On limits

Organic

There is no objective thing like mathematics that we can compare our way of thoughts to it.

Math language is only a rigorous agreement between people, no more no less.

I have found that the current agreement includes lot of weak point in it, where one of them is the infinity concept.

Organic

Suppose a and b are distinct real numbers and for any e>0 we know |a-b|<e then a not= b.

If a and b are distinct real numbers then for any e > |a-b| = d > 0.

proof:

If a is not b then |a-b|>0.

Let d be the difference.

Let e = d/2 then |a-b|=d or |a-b| = d/2 > 0, hence d > 0
and also |a-b|/2 > 0.

therefore non-zero/2 > 0.

matt grime

No, the idea of infinity is well understood, but apparently not by you. Neither, it seems, is the idea of axioms and definition.

All of the 'problems' you've come across have been because of your own refusal to accept the definitions that are there. (Cantor, Natural numbers, axiom of infinity, convergence, real numbers).


There are some deep and troubling issues in mathematics that we don't understand and have to live with. They cause no practical problems. Your findings aren't these, though. If you want to say things like 'there is no objective thing like maths' at least take the time to learn some of it, you might, well, learn something.

Zurtex

What you think of maths is not relevant to how maths works. Maybe you should go and argue about the philosophy of maths rather than fail to attempt to argue in maths...

matt grime

so you are saying that for any real positive number |a-b|<e Got it? That's what that quantifier for all means. Notice that you desired conclusion is part of the hypothesis. Note also that by the proof immediately preceding the first appearance of this claim, there are no pairs of real numbers satisftying both hypotheses, and thus the statement is vacuous ((AandB)=>A is true tautologically as well)

What's th point of this line above? there is an 'if' , but no 'then'


but that doesn't show anything other than your errors. In fact you said that e = d/2 wasn't allowed a couple of posts ago. And now it is? You've just shown d<d/2 ie d is negative. And you've proved d>0 allegedly after assuming d =|a-b| which was already greater than zero by assumption. So the best you#ve done is prove that if you assume X you can deduce X from that assumption. Howeever the logic contains so many errors that even that is in doubt. (X=>X is tautologically true again)

This makes no sense, Organic.

Organic

Behind any rigorous agreement there is a meaning.

| Supplied material |

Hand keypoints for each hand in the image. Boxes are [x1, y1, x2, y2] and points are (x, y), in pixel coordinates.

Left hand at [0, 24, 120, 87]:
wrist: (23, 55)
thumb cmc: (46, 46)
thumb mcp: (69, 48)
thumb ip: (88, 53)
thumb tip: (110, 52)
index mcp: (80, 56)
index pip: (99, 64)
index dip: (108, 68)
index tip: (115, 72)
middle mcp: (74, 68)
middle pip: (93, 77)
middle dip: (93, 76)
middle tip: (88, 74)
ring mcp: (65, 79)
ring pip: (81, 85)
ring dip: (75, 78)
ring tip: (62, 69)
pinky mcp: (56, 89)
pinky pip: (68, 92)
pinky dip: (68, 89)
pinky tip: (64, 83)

| Your objective |
From the forum thread on limits above, set down everything from "Let d be the" down to "convergence, real numbers).", word for word.

| Output for this task |
Let d be the difference.

Let e = d/2 then |a-b|=d or |a-b| = d/2 > 0, hence d > 0
and also |a-b|/2 > 0.

therefore non-zero/2 > 0.

matt grime

No, the idea of infinity is well understood, but apparently not by you. Neither, it seems, is the idea of axioms and definition.

All of the 'problems' you've come across have been because of your own refusal to accept the definitions that are there. (Cantor, Natural numbers, axiom of infinity, convergence, real numbers).